Exercise directions = Update the boat noise article from "Making matters worse, the" through "and related supplies.", replacing "winter" with "spring" and leaving all other words unchanged.

Document passage =
Noise250A quiet boat is a good boat. “Quiet” says well engineered, solidly built, comfortable to ride in…new. New boats are quiet. Old ones are noisy – power or sail. Why is that? In a recent technical presentation, we learned that the life expectancy of the sound absorbing materials in most new boats is about 10 years.

It turns out that the material breaks down, packs down and generally looses effectiveness as the years go by through moisture absorption and other deterioration.

Making matters worse, the many sources of vibration and impact that every boat suffers when underway, will loosen almost any bolt or fastening eventually. Things start to rattle and squeak and with the diminished effectiveness of your sound insulation materials, the boat gets louder and louder every year.

Now the good news: you can fix much of this yourself over this winter.

Assuming your boat is accessible, the winter is a great time to renew that solid, new feeling. Sound insulation materials are relatively inexpensive and they are readily available too. Your dealer probably has exactly what you need in their parts inventory. Otherwise your friendly marine chandlery will almost certainly have a selection of materials and related supplies.

DO NOT use any material that is not a proper certified marine grade material for use in the application you are planning. Fire and water resistance are critical. Buy the right stuff or hire your dealer or boat yard to do the work. Engine rooms can be noisy, hot and there is a potential for fire.

Start by assessing the existing material and noting where and how it is fastened in.

Because every engine has a different sound signature, we assume the builder did their research and used the best material for that sound signature. Do your best to duplicate the material. Don’t overdo it though. Going too thick is a waste and can make clearances too tight.

There are two types of sound sources:

Structure Borne Noise

Structure borne noise is mechanical vibration in a structure that can become an audible sound, like flexing of a tank side, loose parts rattling and so on.

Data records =
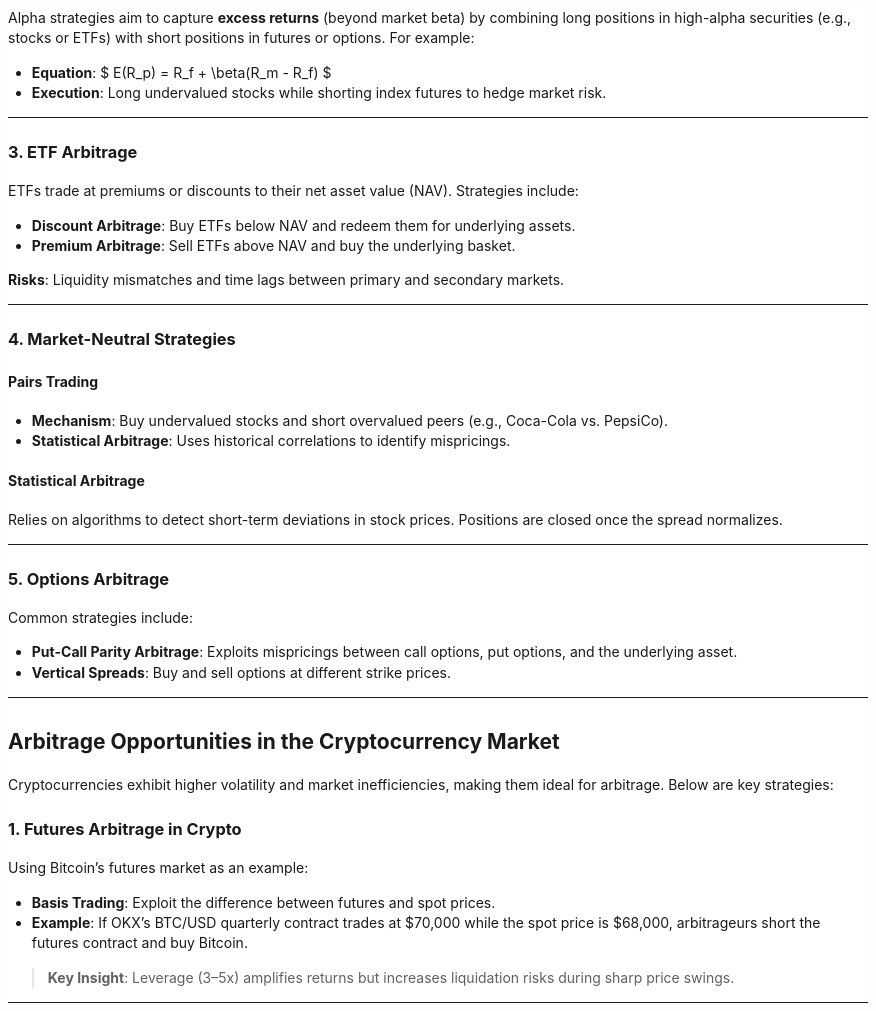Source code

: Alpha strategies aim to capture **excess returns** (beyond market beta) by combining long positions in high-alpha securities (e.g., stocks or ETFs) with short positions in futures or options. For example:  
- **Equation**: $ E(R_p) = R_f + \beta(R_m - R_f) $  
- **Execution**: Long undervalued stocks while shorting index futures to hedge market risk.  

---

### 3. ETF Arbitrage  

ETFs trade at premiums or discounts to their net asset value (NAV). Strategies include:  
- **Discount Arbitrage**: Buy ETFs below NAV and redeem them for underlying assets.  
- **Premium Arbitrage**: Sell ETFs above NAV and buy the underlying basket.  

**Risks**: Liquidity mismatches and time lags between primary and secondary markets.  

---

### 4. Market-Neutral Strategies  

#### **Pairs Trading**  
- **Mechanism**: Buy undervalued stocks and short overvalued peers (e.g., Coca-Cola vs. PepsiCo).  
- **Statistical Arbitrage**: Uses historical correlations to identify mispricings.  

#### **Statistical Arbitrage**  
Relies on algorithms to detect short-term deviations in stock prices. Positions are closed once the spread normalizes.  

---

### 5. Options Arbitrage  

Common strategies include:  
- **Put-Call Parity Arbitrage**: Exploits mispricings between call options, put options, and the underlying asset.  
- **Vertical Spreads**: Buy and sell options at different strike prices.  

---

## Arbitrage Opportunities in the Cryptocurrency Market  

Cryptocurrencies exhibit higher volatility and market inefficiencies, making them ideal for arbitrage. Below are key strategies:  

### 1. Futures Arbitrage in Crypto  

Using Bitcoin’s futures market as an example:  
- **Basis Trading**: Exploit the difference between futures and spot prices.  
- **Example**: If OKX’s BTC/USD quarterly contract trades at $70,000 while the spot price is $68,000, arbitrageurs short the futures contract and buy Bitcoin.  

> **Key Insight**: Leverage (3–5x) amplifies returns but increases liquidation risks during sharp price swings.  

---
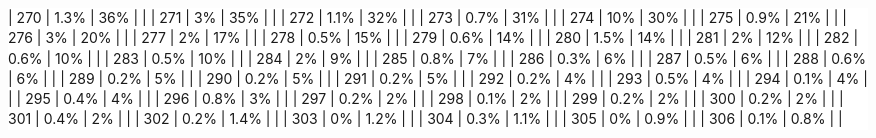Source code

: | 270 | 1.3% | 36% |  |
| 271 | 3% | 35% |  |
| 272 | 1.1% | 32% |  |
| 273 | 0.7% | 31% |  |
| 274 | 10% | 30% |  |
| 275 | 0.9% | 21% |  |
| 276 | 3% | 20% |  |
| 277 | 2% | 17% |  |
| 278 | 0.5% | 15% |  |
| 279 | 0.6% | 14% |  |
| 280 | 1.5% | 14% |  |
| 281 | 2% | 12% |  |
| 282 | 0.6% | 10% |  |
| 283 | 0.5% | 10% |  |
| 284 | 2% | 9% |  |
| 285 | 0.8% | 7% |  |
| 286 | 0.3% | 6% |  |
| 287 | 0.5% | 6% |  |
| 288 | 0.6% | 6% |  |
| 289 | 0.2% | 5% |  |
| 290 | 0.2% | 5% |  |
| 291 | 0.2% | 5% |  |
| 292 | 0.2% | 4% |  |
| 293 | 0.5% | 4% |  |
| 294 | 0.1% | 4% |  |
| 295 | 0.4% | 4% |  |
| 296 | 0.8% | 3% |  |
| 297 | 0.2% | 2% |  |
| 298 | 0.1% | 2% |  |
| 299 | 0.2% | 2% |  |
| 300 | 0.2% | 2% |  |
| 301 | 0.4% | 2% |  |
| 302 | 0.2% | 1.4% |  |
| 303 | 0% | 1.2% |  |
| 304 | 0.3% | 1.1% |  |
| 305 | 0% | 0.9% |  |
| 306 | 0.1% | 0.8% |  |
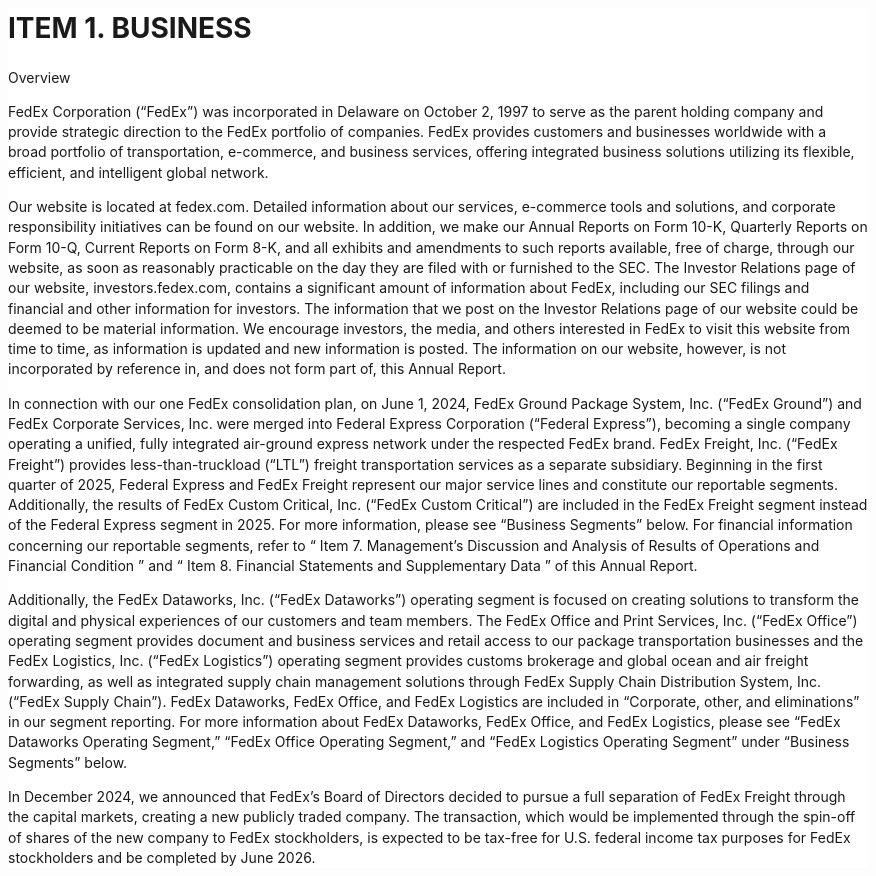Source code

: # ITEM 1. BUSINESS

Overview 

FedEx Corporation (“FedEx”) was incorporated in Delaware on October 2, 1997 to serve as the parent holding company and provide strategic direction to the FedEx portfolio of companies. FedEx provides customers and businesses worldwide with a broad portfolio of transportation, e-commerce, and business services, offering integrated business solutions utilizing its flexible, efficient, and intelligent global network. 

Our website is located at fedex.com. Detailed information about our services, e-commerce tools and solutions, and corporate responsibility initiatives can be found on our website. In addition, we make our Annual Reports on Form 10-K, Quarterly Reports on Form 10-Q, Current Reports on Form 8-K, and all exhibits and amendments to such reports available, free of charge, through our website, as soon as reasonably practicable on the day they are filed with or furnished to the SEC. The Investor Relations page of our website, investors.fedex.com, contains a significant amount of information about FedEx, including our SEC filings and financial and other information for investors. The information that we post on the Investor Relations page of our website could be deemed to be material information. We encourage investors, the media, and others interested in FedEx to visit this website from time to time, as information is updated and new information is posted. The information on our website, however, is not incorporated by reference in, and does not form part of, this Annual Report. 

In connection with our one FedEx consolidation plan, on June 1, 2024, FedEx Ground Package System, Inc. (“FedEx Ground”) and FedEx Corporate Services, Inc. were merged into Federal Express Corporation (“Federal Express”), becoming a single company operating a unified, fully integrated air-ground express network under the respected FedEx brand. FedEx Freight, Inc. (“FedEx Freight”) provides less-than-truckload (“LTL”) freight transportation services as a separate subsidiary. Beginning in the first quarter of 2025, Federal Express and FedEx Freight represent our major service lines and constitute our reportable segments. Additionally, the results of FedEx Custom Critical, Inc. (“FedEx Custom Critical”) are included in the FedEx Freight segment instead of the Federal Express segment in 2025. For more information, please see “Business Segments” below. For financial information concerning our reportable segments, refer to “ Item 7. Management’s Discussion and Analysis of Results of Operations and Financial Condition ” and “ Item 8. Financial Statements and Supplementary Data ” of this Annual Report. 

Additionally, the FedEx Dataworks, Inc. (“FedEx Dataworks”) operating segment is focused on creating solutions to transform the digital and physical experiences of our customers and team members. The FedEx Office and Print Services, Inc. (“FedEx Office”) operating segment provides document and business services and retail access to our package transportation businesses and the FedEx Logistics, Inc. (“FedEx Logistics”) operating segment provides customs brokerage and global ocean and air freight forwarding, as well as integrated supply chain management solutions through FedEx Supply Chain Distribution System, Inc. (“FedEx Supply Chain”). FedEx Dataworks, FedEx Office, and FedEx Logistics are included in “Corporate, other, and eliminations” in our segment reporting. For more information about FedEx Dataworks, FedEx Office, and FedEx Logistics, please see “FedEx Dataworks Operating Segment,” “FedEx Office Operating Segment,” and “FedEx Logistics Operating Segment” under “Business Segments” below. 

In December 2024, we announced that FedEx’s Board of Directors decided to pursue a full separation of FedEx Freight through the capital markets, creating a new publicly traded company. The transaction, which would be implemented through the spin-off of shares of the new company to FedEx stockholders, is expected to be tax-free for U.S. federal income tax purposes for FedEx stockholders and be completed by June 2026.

* * *

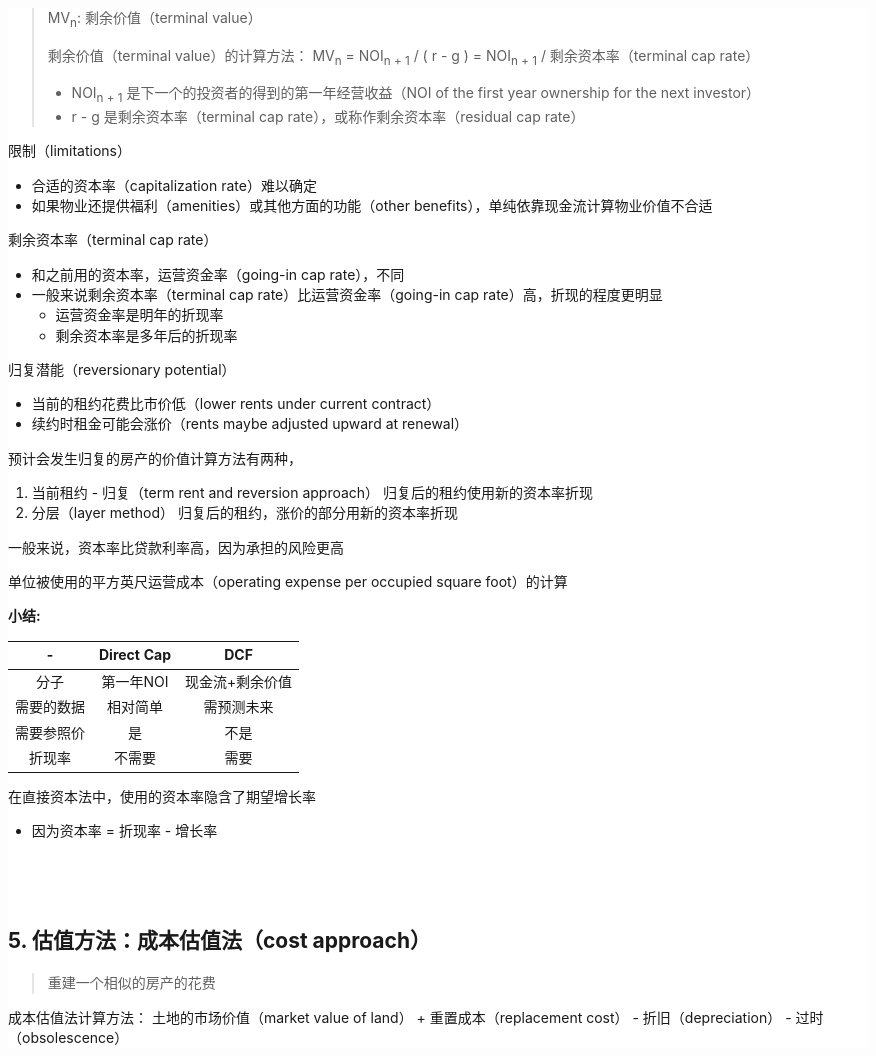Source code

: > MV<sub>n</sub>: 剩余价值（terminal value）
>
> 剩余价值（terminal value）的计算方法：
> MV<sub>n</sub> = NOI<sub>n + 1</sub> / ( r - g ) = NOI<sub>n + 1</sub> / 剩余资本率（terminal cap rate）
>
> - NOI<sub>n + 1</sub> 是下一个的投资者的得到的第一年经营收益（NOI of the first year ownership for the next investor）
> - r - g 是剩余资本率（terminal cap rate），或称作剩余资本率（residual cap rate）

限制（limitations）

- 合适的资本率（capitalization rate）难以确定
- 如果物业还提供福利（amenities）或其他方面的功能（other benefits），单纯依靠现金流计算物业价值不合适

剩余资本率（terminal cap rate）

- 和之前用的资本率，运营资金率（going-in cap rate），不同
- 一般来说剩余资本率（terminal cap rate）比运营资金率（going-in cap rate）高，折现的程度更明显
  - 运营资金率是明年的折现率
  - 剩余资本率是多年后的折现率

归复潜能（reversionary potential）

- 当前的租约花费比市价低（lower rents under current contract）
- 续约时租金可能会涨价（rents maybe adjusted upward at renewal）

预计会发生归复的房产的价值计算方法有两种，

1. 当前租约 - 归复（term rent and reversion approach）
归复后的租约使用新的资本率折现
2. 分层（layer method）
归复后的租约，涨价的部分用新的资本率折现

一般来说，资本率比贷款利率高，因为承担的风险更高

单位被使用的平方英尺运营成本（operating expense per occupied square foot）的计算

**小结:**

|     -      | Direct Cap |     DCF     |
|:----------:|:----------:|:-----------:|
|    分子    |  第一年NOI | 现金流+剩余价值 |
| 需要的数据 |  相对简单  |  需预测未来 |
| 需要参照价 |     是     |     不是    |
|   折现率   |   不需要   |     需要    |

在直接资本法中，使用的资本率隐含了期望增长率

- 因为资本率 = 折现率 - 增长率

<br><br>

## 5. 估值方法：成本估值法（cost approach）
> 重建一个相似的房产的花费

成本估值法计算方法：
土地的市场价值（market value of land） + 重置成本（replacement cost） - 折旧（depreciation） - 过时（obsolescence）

Answer area =
Making matters worse, the many sources of vibration and impact that every boat suffers when underway, will loosen almost any bolt or fastening eventually. Things start to rattle and squeak and with the diminished effectiveness of your sound insulation materials, the boat gets louder and louder every year.

Now the good news: you can fix much of this yourself over this spring.

Assuming your boat is accessible, the spring is a great time to renew that solid, new feeling. Sound insulation materials are relatively inexpensive and they are readily available too. Your dealer probably has exactly what you need in their parts inventory. Otherwise your friendly marine chandlery will almost certainly have a selection of materials and related supplies.